A single-molecule force basis was elucidated by AFM for the bacteriolytic effects of granulysin. (a) Experimental scheme to determine the interaction force between granulysin and L. monocytogenes in PBS buffer at pH 7.4 (tip modified with GNL). A–D: Four different experimental sets for AFM F–D measurements. (b) Histogram of the number of bonds from one set of measurements (set A from a) between the granulysin-modified AFM tips and L. monocytogenes within a fixed contact area. (c) Force variance vs mean force for the granulysin-L. monocytogenes system acquired in PBS buffer at pH 7.4 (tip modified with GNL). Each point represents a data set taken with a different location on L. monocytogenes, as shown in (a).

Table 1.

Poisson statistics-based results of binding force between granulysin and L. monocytogenes.

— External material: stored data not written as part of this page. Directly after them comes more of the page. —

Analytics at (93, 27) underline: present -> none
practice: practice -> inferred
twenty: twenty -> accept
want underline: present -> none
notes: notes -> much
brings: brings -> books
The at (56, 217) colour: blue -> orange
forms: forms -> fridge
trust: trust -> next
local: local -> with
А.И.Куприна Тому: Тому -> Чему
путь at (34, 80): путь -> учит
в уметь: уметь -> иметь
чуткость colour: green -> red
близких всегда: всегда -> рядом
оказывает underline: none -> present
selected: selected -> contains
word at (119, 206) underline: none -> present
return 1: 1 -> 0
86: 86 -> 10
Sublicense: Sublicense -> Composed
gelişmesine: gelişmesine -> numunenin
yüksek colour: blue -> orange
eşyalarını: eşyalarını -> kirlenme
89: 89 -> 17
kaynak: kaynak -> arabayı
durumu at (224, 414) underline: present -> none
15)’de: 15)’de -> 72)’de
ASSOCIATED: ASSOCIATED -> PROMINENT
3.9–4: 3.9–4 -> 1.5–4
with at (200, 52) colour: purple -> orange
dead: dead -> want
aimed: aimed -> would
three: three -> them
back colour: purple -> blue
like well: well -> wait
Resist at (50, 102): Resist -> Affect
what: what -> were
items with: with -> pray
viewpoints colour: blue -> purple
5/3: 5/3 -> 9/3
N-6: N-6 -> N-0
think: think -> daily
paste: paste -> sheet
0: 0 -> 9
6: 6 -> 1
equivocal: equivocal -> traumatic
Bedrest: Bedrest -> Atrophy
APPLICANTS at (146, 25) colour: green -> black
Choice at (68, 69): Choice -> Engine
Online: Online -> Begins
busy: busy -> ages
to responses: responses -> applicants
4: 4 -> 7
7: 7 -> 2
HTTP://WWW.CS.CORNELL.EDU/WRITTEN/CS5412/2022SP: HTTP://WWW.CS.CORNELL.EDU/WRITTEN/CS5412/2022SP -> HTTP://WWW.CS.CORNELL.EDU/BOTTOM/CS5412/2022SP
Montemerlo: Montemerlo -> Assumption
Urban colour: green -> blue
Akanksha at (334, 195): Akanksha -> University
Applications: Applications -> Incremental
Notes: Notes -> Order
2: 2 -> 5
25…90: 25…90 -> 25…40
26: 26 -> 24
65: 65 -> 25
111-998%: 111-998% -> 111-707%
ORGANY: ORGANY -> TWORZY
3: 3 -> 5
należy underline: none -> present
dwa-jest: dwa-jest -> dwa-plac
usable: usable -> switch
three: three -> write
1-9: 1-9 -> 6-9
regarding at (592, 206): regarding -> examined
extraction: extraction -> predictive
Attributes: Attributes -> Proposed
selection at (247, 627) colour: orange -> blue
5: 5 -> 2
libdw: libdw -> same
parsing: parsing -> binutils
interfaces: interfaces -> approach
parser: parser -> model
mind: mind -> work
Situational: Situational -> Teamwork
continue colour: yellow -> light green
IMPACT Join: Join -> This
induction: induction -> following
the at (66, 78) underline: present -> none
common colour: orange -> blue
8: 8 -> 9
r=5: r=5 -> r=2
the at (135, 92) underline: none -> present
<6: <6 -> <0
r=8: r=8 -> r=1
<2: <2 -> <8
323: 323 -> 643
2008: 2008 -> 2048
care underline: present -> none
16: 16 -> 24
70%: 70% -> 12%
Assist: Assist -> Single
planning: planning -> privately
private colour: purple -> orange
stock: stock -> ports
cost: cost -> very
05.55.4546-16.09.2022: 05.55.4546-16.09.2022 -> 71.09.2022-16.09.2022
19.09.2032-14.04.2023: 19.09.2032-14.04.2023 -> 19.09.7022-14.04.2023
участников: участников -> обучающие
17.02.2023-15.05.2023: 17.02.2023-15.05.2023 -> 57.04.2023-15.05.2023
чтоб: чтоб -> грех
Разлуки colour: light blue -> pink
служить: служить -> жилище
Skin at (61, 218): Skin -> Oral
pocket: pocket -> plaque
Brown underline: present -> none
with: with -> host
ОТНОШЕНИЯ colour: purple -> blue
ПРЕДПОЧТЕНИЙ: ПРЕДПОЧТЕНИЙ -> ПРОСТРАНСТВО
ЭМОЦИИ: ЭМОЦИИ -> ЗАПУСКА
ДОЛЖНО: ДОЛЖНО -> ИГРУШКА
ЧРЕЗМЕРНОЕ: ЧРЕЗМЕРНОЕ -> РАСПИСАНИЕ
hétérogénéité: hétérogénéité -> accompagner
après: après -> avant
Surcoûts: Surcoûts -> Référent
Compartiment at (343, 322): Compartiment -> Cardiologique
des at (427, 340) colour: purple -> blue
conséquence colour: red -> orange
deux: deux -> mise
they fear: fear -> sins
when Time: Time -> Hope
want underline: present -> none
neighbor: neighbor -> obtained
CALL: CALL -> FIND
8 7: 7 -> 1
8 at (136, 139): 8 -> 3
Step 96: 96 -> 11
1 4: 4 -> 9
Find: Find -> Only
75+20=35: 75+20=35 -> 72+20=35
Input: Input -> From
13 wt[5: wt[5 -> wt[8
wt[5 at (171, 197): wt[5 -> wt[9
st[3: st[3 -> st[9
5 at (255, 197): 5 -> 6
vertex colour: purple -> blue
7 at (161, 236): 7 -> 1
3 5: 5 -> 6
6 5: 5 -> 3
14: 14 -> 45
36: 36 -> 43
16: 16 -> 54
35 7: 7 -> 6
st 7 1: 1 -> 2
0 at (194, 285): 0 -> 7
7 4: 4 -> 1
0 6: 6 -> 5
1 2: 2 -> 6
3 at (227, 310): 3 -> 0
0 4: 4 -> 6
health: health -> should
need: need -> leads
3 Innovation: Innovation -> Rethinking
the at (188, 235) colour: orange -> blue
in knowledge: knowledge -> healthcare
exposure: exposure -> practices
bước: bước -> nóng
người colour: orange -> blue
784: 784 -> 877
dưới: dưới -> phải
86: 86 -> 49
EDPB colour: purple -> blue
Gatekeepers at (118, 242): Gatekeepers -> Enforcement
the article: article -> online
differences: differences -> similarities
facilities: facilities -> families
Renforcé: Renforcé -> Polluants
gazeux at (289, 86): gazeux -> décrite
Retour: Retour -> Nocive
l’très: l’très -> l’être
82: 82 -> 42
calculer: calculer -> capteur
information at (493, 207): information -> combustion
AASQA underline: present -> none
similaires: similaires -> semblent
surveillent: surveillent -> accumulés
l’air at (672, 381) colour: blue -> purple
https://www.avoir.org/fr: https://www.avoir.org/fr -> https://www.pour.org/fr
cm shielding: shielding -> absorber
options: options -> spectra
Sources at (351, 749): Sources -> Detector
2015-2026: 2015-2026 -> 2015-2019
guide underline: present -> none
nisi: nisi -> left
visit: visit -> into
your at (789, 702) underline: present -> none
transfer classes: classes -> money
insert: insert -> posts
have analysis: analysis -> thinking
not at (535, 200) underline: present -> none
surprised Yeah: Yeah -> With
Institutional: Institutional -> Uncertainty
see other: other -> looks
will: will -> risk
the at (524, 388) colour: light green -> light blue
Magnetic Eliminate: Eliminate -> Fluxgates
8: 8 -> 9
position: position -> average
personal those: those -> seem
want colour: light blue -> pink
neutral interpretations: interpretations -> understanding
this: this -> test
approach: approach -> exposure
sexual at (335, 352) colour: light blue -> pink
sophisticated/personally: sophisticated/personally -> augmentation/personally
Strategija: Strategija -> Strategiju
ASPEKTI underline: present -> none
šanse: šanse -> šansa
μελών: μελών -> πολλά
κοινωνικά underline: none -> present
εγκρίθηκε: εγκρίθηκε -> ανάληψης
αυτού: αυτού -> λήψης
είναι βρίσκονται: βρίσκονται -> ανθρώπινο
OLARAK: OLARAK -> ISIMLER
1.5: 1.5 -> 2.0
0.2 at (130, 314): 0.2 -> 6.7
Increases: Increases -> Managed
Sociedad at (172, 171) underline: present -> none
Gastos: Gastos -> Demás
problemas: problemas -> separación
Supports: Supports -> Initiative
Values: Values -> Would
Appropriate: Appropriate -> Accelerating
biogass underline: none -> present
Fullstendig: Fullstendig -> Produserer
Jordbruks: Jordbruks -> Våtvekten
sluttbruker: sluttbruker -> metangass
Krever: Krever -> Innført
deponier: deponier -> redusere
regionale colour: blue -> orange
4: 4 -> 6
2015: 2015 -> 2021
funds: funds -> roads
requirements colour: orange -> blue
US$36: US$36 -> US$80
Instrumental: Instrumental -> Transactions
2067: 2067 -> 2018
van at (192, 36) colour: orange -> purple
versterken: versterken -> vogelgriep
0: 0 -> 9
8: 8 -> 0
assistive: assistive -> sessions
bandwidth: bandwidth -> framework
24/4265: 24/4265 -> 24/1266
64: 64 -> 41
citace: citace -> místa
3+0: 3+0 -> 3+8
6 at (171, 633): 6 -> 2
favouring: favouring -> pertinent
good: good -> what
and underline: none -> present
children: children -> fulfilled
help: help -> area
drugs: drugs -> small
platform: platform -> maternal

Set Mean force μF (nN) Variance σF2(nN2) Size of set N Mean no. of bonds
A 0.047412698 0.000369 63 2.1
B 0.050719298 0.000609 59 2.25
C 0.041863636 0.000429 66 1.86
D 0.040934783 0.000291 46 1.82

Most importantly, through the application of a combined method of AFM-based F–D measurement and Poisson statistics, the individual components of the overall interaction between GNL and L. monocytogenes could be broken into two fundamental parts: (i) chemically specific interactions and (ii) chemically non-specific interactions. Because there are no chemical reactions to be expected between GNL and cell surface of L. monocytogenes, the part for the chemically specific interaction force between GNL and L. monocytogenes should be attributed to hydrogen bonding [38]. Another part of interaction components between GNL and L. monocytogenes should therefore be attributed to van der Waals and electrostatic interactions. Thus, these results suggested that granulysin interacted with L. monocytogenes not only through electrostatic interaction but also through van der Waals and hydrogen bonding. It is worth to point out that van der Waals and hydrogen bonding between granulysin and bacteria were not expected by previous studies based on traditional biochemical or immunological approaches [11,19]. Thus, based on these results, we proposed a new model for the bacteriolytic effects of granulysin, as shown in Fig. 4. In this model (Fig. 4), we could see that granulysin might lyse the bacterial cells through hydrogen bonding, electrostatic and van der Waals interactions.

Fig. 4.

Fig. 4

A proposed model shows the bacteriolytic effects of granulysin. The charge cluster of the granulysin molecule in solution orients the granulysin toward the negatively charged surface of the bacterial cell (line with dashes). Granulysin may then bind to bacterial cells via electrostatic interactions, van der Waals force and hydrogen bonding. These interactions may allow granulysin to undergo conformation change or rolling to bring more charge amino acid of granulysin closer to bacterial cells. Furthermore, granulysin may then bend and tear the bacterial cell surface to lyse the bacterial cells.

4. Conclusion

This work suggests that recombinant GNL but not PC could specifically lyse L. monocytogenes. Importantly, our AFM-based force analysis suggests that granulysin could specifically interact with bacteria not only using electrostatic interactions but also by van der Waals interactions and hydrogen bonding. Thus, this study uncovers a previous unknown mechanism for bacteriolytic effects of granulysin.

Acknowledgments

This work was supported by National Natural Science Foundation of China (NSFC) (31170847 to G.Z.), Overseas Cooperation Project of NSFC (31129002 to Z.W.C.) and National 973 Project (2010CB833603 to J.C.). G.Z. is also supported by the Fundamental Research Funds for the Central Universities of China. We should thank Dr. Y. Dufrene for very useful discussion of bacterial immobilization for AFM measurements.